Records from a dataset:
········
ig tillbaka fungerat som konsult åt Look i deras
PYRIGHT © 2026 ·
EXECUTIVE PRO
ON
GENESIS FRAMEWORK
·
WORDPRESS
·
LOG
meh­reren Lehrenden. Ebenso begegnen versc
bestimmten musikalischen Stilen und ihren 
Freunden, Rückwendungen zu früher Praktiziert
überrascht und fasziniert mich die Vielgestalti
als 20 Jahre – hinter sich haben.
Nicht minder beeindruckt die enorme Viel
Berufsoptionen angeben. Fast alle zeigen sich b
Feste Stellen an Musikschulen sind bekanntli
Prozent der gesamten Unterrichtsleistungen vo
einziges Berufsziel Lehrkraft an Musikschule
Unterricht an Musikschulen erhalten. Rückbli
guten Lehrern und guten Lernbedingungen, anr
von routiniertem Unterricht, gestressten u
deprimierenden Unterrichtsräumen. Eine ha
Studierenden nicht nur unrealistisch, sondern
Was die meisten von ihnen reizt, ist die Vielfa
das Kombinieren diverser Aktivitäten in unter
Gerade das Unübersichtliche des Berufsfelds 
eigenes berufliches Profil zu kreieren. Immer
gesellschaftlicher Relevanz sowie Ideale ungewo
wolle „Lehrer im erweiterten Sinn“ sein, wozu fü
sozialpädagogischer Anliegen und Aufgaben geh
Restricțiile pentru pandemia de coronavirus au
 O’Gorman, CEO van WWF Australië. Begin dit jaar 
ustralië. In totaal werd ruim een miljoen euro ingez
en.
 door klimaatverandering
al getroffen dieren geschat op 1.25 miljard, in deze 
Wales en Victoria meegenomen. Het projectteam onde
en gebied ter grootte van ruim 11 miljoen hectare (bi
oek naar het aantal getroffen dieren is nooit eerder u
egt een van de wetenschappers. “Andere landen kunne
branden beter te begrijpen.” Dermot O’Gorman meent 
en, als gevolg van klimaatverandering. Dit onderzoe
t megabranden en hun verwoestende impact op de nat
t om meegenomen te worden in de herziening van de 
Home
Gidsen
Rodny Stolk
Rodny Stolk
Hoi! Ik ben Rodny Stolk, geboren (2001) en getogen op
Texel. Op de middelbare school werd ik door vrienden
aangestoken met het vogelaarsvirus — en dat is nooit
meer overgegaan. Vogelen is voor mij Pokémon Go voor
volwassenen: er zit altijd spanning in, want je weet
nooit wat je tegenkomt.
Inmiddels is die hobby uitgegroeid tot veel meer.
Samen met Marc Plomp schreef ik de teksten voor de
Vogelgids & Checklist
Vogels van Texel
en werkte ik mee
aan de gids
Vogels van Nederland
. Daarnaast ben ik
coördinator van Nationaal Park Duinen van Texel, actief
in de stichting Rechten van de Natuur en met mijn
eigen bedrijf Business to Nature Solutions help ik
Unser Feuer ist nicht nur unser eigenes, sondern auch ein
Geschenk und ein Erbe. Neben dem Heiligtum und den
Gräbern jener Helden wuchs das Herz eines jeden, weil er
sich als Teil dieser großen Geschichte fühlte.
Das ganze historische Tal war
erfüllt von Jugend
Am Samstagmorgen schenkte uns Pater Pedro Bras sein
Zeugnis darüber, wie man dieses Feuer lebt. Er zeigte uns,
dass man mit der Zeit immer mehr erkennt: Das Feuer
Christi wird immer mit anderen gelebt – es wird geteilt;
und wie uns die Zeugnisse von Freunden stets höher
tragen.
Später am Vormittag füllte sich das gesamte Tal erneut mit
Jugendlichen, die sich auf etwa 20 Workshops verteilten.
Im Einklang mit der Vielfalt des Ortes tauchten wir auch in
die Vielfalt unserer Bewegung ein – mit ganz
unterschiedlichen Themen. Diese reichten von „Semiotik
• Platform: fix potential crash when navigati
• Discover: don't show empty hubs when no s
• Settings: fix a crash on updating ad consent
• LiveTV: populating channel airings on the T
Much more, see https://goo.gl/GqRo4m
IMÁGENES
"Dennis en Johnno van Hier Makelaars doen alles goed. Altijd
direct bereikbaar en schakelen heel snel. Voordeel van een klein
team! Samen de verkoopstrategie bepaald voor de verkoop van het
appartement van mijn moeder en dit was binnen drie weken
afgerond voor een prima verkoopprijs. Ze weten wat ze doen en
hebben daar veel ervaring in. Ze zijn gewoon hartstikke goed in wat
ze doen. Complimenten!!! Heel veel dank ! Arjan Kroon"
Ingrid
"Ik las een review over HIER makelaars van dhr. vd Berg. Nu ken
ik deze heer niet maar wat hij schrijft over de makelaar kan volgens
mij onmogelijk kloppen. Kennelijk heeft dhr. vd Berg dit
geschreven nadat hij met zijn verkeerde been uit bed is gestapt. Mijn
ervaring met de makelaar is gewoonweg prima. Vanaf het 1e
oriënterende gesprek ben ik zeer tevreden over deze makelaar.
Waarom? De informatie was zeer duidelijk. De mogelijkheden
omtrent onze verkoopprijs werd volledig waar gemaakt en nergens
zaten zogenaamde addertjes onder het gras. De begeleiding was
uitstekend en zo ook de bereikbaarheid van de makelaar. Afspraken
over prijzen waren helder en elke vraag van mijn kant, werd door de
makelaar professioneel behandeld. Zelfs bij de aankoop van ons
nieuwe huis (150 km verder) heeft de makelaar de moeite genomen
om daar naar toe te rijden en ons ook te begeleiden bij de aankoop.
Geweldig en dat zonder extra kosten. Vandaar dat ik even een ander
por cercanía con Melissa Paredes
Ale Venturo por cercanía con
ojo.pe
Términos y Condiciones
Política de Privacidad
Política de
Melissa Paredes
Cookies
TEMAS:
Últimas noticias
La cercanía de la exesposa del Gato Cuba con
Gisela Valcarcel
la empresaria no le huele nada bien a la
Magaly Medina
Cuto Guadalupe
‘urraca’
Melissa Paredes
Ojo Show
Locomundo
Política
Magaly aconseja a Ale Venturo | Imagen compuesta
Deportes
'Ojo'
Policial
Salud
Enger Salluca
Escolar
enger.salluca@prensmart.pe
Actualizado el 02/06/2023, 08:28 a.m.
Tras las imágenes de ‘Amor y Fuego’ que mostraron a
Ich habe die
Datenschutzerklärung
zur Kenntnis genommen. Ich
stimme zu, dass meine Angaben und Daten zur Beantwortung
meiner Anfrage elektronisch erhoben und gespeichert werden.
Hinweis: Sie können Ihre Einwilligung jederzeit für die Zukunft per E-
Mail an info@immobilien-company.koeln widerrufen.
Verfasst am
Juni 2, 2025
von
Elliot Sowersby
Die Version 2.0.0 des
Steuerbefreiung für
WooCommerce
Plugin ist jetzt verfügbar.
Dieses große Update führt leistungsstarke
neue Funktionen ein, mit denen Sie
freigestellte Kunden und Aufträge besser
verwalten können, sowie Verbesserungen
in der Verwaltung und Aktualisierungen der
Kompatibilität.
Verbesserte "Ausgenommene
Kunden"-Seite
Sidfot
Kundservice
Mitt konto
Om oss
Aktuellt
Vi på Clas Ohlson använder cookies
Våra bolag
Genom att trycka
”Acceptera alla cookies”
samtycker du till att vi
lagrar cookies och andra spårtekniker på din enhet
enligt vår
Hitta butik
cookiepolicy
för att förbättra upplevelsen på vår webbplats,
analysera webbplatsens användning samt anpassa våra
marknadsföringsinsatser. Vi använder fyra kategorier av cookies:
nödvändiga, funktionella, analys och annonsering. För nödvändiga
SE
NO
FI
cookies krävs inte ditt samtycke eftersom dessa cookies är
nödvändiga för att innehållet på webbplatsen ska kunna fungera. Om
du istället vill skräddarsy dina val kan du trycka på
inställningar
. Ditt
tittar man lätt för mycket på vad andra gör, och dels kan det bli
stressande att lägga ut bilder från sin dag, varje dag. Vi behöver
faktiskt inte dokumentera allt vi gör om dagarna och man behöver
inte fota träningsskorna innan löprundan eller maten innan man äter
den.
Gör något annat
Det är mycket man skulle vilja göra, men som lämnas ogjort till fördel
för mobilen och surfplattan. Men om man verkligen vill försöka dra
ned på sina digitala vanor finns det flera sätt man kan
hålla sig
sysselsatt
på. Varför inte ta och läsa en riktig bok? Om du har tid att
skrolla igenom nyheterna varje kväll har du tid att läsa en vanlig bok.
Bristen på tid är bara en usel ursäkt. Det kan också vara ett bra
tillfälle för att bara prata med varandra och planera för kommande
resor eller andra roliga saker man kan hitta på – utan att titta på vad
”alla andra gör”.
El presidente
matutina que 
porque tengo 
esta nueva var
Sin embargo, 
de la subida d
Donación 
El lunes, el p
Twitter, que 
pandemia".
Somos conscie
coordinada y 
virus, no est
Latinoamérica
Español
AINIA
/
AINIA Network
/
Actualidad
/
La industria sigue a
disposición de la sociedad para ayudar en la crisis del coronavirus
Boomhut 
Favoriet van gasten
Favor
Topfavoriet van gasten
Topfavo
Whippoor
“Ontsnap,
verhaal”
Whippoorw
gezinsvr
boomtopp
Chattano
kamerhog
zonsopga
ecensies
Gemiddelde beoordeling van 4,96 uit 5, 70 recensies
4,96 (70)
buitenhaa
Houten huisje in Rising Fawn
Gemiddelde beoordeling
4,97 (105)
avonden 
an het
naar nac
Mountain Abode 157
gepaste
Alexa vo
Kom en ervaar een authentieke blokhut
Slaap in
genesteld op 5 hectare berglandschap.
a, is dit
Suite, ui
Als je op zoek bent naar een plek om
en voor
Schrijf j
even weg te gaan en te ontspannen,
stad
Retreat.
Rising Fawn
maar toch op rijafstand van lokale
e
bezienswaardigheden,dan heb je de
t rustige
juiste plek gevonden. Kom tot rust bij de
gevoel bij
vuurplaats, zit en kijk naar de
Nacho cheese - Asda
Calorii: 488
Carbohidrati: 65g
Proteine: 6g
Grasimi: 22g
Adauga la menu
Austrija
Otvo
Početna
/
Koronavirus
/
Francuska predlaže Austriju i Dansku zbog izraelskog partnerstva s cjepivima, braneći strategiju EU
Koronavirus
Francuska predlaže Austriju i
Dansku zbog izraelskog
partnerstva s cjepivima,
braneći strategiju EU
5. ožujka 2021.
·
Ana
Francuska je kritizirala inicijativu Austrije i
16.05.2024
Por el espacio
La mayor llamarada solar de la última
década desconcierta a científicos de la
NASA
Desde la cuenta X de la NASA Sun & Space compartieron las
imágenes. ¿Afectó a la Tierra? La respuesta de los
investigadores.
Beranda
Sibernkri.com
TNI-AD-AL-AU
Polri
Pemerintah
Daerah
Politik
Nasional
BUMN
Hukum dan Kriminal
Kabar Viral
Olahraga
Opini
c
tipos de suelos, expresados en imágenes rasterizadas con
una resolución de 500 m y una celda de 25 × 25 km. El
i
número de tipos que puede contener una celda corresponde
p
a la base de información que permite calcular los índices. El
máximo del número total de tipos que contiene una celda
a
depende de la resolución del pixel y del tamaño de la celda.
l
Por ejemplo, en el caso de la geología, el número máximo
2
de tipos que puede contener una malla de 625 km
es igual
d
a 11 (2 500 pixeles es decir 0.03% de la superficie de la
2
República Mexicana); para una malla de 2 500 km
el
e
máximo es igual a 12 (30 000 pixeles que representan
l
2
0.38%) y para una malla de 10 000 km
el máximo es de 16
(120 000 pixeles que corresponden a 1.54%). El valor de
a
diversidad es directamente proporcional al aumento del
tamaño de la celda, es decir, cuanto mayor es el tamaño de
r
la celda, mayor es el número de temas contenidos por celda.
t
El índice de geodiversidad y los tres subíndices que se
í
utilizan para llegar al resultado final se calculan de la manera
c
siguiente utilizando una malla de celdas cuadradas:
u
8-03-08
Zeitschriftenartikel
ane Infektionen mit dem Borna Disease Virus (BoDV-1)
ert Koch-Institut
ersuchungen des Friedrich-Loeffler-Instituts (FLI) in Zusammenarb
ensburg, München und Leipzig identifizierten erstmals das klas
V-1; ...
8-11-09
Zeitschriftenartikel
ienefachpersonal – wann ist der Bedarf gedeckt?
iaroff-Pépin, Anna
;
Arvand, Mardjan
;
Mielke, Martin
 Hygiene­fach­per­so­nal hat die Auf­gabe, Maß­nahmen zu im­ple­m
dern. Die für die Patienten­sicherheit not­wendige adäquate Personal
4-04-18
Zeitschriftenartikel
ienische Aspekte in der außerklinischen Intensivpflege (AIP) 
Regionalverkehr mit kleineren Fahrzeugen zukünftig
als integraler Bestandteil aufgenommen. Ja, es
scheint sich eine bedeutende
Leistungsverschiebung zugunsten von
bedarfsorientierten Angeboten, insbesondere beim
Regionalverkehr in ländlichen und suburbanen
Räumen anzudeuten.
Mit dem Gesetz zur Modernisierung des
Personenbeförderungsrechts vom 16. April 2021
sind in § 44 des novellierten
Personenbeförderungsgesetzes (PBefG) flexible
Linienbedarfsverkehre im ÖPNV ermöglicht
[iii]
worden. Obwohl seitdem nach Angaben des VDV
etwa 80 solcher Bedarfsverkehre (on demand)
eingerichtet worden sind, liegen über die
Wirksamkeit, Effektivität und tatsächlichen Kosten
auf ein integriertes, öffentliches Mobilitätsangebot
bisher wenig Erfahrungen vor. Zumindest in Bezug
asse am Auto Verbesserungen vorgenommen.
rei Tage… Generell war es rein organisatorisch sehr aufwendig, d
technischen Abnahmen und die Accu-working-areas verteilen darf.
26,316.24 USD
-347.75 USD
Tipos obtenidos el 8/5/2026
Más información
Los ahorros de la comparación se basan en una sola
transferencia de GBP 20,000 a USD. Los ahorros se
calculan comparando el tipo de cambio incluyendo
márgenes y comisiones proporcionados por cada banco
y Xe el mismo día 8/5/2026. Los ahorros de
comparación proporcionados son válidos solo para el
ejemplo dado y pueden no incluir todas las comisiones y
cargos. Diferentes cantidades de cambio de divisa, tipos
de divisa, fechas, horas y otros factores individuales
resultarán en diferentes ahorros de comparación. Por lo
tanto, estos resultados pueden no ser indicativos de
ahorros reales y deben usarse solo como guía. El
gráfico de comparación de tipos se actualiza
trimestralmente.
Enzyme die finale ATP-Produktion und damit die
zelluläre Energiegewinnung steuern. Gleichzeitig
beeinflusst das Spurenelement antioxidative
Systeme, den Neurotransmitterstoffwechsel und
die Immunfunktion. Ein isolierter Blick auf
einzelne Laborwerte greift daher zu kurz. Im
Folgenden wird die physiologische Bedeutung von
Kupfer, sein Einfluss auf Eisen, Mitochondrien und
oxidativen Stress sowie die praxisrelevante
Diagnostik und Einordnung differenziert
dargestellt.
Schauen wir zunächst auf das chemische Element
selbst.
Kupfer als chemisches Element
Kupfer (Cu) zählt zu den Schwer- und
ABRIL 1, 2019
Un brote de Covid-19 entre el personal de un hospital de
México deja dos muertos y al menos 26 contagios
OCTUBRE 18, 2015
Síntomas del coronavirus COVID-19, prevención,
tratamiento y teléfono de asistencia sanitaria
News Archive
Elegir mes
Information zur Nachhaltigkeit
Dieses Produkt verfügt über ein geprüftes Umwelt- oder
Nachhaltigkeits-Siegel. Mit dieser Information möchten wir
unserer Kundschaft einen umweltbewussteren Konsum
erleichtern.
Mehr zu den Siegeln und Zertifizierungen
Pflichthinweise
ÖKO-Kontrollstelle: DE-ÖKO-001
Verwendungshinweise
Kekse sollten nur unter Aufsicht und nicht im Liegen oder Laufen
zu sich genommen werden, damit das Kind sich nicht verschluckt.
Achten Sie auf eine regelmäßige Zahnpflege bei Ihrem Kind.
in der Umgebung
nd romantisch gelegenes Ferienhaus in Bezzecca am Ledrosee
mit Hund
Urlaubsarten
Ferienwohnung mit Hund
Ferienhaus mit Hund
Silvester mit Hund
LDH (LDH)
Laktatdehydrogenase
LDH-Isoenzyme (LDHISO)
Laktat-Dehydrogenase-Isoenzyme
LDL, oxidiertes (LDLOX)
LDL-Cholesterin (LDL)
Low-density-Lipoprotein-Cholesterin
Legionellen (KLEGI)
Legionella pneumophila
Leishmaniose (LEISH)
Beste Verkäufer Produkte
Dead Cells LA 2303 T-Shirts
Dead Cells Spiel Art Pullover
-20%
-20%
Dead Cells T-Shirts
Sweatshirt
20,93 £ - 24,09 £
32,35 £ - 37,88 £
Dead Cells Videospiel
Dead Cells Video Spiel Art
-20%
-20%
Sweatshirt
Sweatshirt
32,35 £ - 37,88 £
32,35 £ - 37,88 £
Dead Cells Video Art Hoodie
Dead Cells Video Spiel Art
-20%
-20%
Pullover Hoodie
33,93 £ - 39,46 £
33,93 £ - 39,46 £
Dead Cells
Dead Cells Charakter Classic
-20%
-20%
········
PROBLEM REQUIREMENTS: Using the records above, filter out every line that lacks the string "Isoenzyme" and copy the rest.

TASK ANSWER:
LDH-Isoenzyme (LDHISO)
Laktat-Dehydrogenase-Isoenzyme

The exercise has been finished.